SELECTED EXTRACT START
AnalyticsDojo

Introduction to Map Reduce

rpi.analyticsdojo.com

Adopted from work by Steve Phelps: https://github.com/phelps-sg/python-bigdata This work is licensed under the Creative Commons Attribution 4.0 International license agreement.

Overview

  1. Recap of functional programming in Python
  2. Python’s map and reduce functions
  3. Writing parallel code using map
  4. The Map-Reduce programming model

History

  • The Map-Reduce programming model was popularised by Google (Dean and Ghemawat 2008).

  • The first popular open-source implementation was Apache Hadoop, first released in 2011.

Functional programming

Consider the following code:

def double_everything_in(data):
    result = []
    for i in data:
        result.append(2 * i)
    return result

def quadruple_everything_in(data):
    result = []
    for i in data:
        result.append(4 * i)
    return result

double_everything_in([1, 2, 3, 4, 5])

[2, 4, 6, 8, 10]
quadruple_everything_in([1, 2, 3, 4, 5])

[4, 8, 12, 16, 20]

DRY - Fundamental Programming Concept

  • The above code violates the “do not repeat yourself” principle of good software engineering practice.

  • How can rewrite the code so that it avoids duplication?

def multiply_by_x_everything_in(x, data):
    result = []
    for i in data:
        result.append(x * i)
    return result

multiply_by_x_everything_in(2, [1, 2, 3, 4, 5])

[2, 4, 6, 8, 10]
multiply_by_x_everything_in(4, [1, 2, 3, 4, 5])

[4, 8, 12, 16, 20]
  • Now consider the following code:
def squared(x):
    return x*x

def double(x):
    return x*2

def square_everything_in(data):
    result = []
    for i in data:
        result.append(squared(i))
    return result

def double_everything_in(data):
    result = []
    for i in data:
        result.append(double(i))
    return result

square_everything_in([1, 2, 3, 4, 5])

[1, 4, 9, 16, 25]
double_everything_in([1, 2, 3, 4, 5])
SELECTED EXTRACT END
RECORD EXCERPTS START
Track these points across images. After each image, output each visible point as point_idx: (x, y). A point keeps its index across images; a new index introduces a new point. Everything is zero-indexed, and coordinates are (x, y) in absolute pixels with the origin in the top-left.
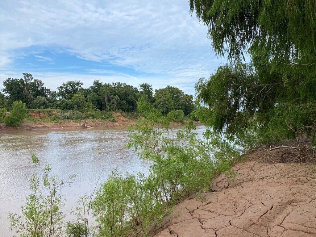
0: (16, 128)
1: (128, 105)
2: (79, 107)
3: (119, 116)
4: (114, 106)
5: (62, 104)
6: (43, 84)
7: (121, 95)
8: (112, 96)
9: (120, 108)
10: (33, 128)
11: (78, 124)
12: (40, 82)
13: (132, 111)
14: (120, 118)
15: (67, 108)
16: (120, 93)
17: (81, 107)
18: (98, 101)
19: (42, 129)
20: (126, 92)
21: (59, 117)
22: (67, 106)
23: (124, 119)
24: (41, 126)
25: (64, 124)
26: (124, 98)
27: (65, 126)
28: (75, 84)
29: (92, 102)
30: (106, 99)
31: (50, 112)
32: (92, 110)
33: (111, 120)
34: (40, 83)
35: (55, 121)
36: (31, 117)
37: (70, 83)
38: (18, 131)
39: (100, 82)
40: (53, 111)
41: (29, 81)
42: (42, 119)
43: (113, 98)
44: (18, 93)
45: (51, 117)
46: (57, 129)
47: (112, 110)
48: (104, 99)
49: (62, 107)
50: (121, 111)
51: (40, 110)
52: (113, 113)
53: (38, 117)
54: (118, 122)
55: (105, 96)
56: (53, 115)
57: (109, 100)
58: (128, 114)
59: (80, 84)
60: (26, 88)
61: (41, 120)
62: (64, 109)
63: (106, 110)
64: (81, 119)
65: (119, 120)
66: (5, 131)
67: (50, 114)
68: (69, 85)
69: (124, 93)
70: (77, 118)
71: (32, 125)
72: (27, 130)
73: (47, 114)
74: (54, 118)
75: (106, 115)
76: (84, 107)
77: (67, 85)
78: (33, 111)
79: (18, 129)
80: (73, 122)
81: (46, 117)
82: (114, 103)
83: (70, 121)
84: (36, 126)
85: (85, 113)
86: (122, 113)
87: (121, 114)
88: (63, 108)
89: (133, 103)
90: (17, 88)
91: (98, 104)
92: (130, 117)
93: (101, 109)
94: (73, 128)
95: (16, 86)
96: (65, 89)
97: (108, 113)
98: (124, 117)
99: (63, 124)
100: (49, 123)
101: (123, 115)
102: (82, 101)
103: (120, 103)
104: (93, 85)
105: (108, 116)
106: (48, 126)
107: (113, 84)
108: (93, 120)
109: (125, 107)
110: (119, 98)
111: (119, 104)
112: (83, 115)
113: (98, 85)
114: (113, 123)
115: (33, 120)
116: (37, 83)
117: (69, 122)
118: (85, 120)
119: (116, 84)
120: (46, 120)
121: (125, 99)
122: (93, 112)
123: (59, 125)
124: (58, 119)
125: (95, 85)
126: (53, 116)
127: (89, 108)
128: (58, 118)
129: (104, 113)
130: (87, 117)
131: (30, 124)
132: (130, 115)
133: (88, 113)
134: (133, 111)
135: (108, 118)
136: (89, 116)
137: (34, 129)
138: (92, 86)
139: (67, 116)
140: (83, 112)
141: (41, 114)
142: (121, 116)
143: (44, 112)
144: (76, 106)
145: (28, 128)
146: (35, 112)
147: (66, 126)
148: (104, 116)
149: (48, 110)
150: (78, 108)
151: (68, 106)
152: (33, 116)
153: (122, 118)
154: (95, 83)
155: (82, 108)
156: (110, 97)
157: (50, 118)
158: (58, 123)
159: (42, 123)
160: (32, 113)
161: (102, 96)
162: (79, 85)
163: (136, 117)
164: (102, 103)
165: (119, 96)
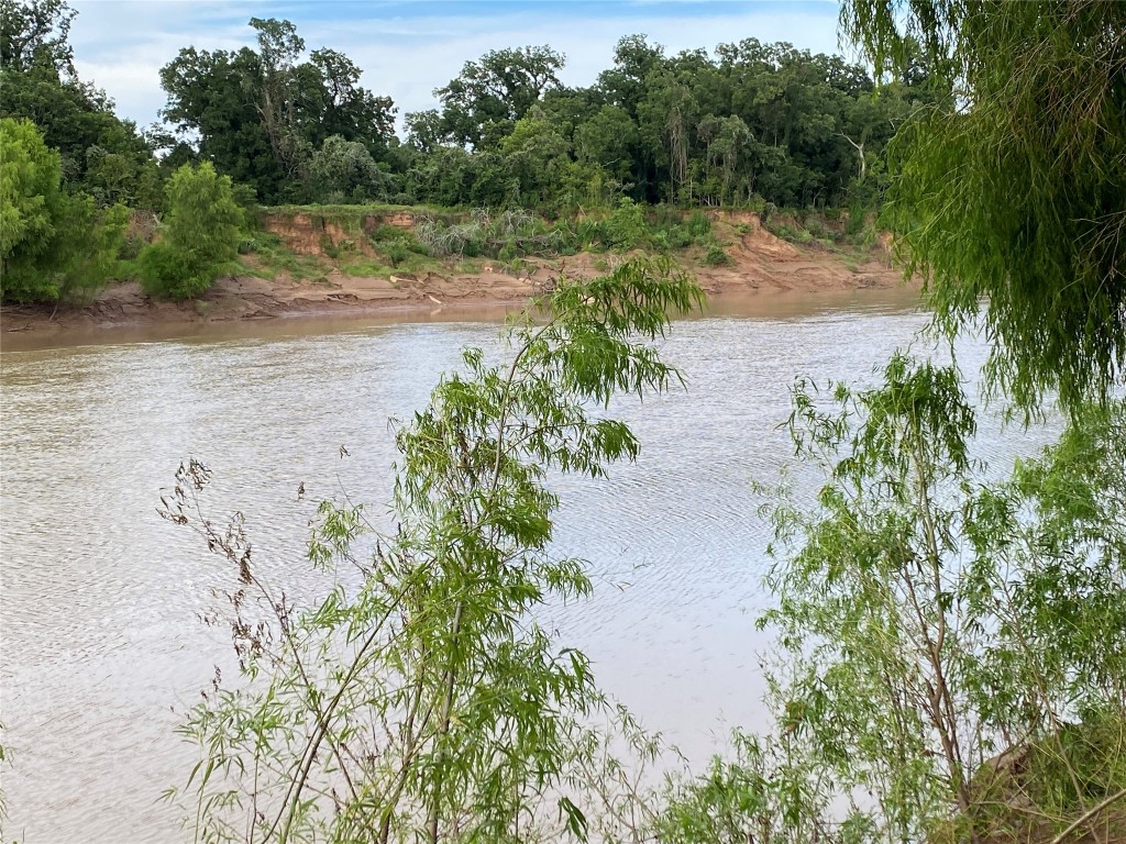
0: (194, 309)
1: (799, 170)
2: (534, 187)
3: (746, 232)
4: (719, 175)
5: (448, 174)
6: (356, 73)
7: (763, 113)
8: (710, 119)
9: (756, 186)
10: (283, 306)
11: (522, 284)
12: (342, 65)
13: (828, 203)
14: (754, 242)
15: (472, 194)
16: (756, 101)
17: (545, 191)
18: (634, 149)
19: (330, 313)
20: (789, 95)
21: (425, 244)
22: (470, 187)
23: (776, 246)
24: (323, 293)
25: (447, 281)
26: (782, 131)
27: (450, 292)
28: (523, 65)
29: (602, 160)
30: (678, 136)
31: (379, 219)
32: (600, 204)
33: (704, 255)
34: (343, 70)
35: (403, 268)
36: (278, 249)
37: (498, 64)
38: (201, 326)
39: (651, 45)
40: (394, 213)
41: (283, 61)
42: (334, 257)
43: (715, 131)
44: (235, 125)
45: (382, 244)
46: (407, 308)
47: (712, 198)
48: (666, 138)
49: (446, 192)
50: (761, 204)
51: (327, 211)
52: (716, 218)
53: (316, 250)
54: (744, 264)
55: (675, 122)
56: (393, 235)
57: (697, 146)
58: (804, 219)
59: (550, 66)
60: (268, 98)
61: (329, 263)
62: (454, 203)
63: (677, 202)
64: (538, 255)
65: (747, 253)
66: (135, 323)
67: (376, 232)
68: (494, 70)
69: (777, 98)
70: (521, 249)
71: (277, 294)
72: (248, 317)
73: (361, 232)
74: (395, 253)
75: (676, 227)
76: (560, 186)
77: (486, 75)
78: (290, 217)
79: (200, 315)
80: (497, 269)
81: (358, 245)
82: (720, 162)
83: (480, 266)
84: (300, 294)
85: (562, 222)
86: (766, 213)
87: (763, 219)
88: (448, 196)
89: (833, 157)
90: (229, 101)
91: (634, 170)
92: (812, 233)
93: (651, 196)
94: (493, 304)
95: (221, 91)
96: (475, 93)
97: (687, 218)
98: (778, 235)
99: (443, 284)
100: (371, 281)
101: (775, 225)
102: (550, 157)
103: (755, 156)
104: (612, 66)
105: (685, 235)
106: (364, 295)
107: (723, 50)
108: (601, 259)
109: (786, 181)
110: (746, 131)
111: (750, 162)
112: (553, 232)
113: (640, 61)
114: (715, 272)
115: (287, 266)
116: (324, 70)
117: (477, 273)
118: (560, 260)
119: (736, 50)
120: (357, 261)
121: (787, 134)
122: (607, 217)
123: (422, 287)
124: (418, 257)
125: (622, 64)
126: (392, 243)
127: (585, 194)
128: (419, 251)
129: (665, 219)
130: (570, 241)
131: (266, 286)
132: (810, 222)
133: (581, 218)
134: (835, 198)
135: (686, 245)
136: (581, 239)
137: (285, 315)
138: (606, 72)
139: (468, 241)
140: (556, 218)
141: (331, 229)
142: (761, 236)
143: (343, 219)
144: (515, 183)
145: (254, 307)
146: (299, 220)
147: (454, 292)
148: (661, 235)
149: (370, 207)
150: (525, 195)
151: (476, 185)
152: (290, 243)
153: (768, 242)
154: (623, 53)
155: (549, 196)
156: (699, 127)
157: (378, 252)
158: (415, 278)
159: (335, 278)
160: (283, 225)
161: (654, 124)
162: (542, 70)
163: (848, 237)
164: (658, 162)
165: (753, 119)
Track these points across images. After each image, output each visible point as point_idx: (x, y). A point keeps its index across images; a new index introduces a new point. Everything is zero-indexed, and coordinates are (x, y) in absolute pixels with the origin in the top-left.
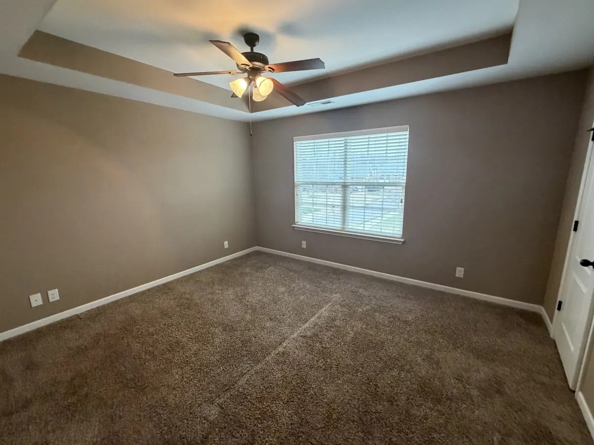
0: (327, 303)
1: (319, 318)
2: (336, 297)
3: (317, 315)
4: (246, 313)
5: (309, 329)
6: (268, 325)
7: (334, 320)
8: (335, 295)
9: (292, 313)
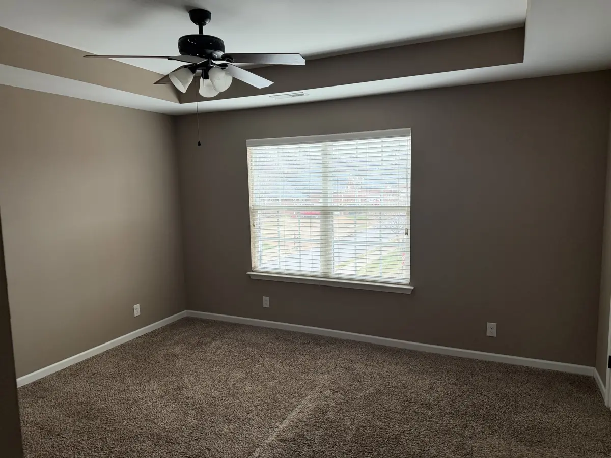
0: (311, 389)
1: (302, 411)
2: (323, 378)
3: (298, 409)
4: (187, 414)
5: (290, 428)
6: (225, 428)
7: (325, 413)
8: (321, 376)
9: (260, 408)
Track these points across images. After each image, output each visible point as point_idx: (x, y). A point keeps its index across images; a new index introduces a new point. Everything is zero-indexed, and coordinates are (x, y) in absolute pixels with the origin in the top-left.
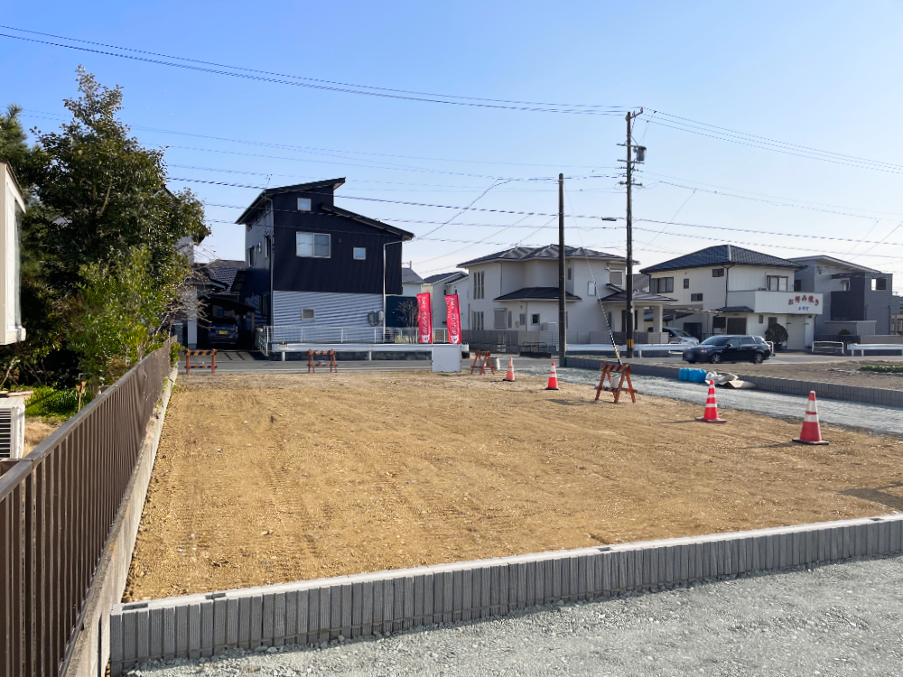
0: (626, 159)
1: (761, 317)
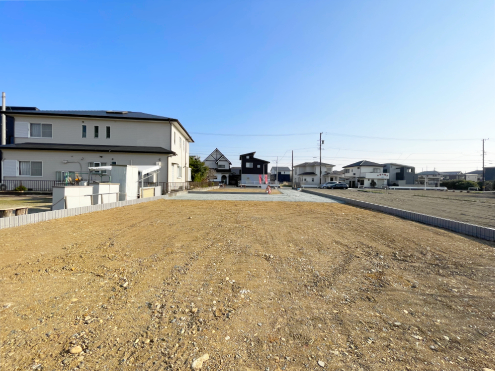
1: (369, 180)
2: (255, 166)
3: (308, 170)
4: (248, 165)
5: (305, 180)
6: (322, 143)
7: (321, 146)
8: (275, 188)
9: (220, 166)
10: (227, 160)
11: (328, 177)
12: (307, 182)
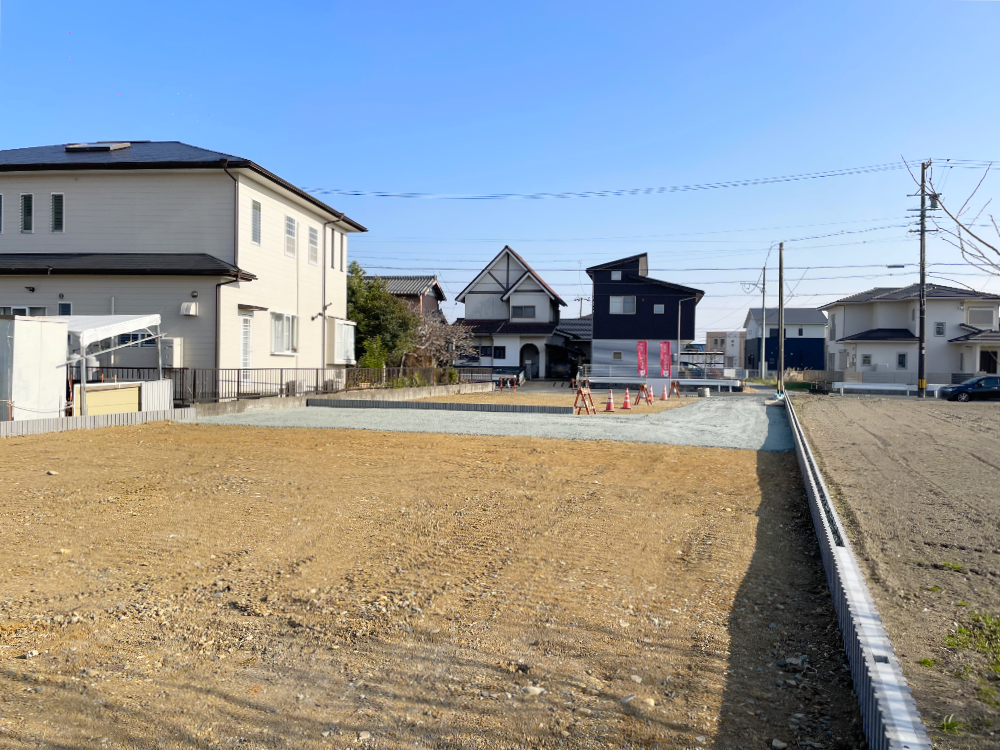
0: (920, 207)
2: (644, 307)
3: (883, 319)
4: (617, 305)
5: (867, 360)
6: (928, 203)
7: (923, 217)
8: (702, 395)
9: (519, 311)
10: (542, 289)
11: (970, 347)
12: (874, 368)
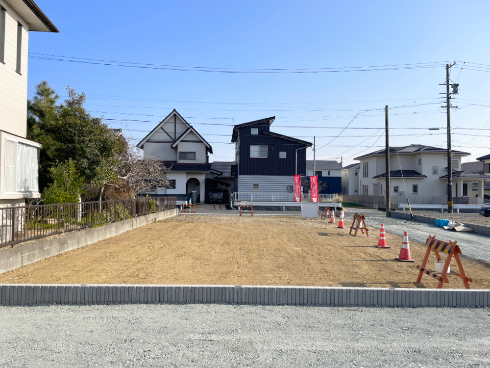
0: (446, 92)
2: (273, 153)
4: (255, 152)
9: (184, 155)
RECORD EXCERPTS END
> _WORK TO COMPLETE_:
a – Which company popularized the Map-Reduce programming model, according to the introduction to Map Reduce?
b – Summarize the introduction to Map Reduce in two sentences.
c – Pick up the introduction to Map Reduce at the point where it stops and keep writing.

> _REPLIES_:
a – Google popularized it (Dean and Ghemawat 2008).

b – The introduction to Map Reduce covers functional programming in Python, Python's map and reduce functions, parallel code with map, and the Map-Reduce model, which Google popularized and which first gained a popular open-source implementation in Apache Hadoop. It shows that separate functions for doubling and quadrupling list elements violate the "do not repeat yourself" principle and replaces them with one function that takes the multiplier as an argument, then begins a similar example that squares and doubles each element.

c –
[2, 4, 6, 8, 10]

DRY - Fundamental Programming Concept

  • The above code violates the “do not repeat yourself” principle of good software engineering practice.

  • How can rewrite the code so that it avoids duplication?

Passing Functions as Values

  • Functions can be passed to other functions as values.

def apply_f_to_everything_in(f, data):
    result = []
    for x in data:
        result.append(f(x))
    return result

apply_f_to_everything_in(squared, [1, 2, 3, 4, 5])

[1, 4, 9, 16, 25]
apply_f_to_everything_in(double, [1, 2, 3, 4, 5])

[2, 4, 6, 8, 10]

Lambda expressions

  • We can use anonymous functions to save having to define a function each time we want to use map.
apply_f_to_everything_in(lambda x: x*x, [1, 2, 3, 4, 5])

[1, 4, 9, 16, 25]

Python’s map function

  • Python has a built-in function map which is much faster than our version.
map(lambda x: x*x, [1, 2, 3, 4, 5])

<map at 0x7fd4ac4f4c50>

Implementing reduce

  • The reduce function is an example of a fold.

  • There are different ways we can fold data.

  • The following implements a left fold.

def foldl(f, data, z):
    if (len(data) == 0):
        print (z)
        return z
    else:
        head = data[0]
        tail = data[1:]
        print ("Folding", head, "with", tail, "using", z)
        partial_result = f(z, data[0])
        print ("Partial result is", partial_result)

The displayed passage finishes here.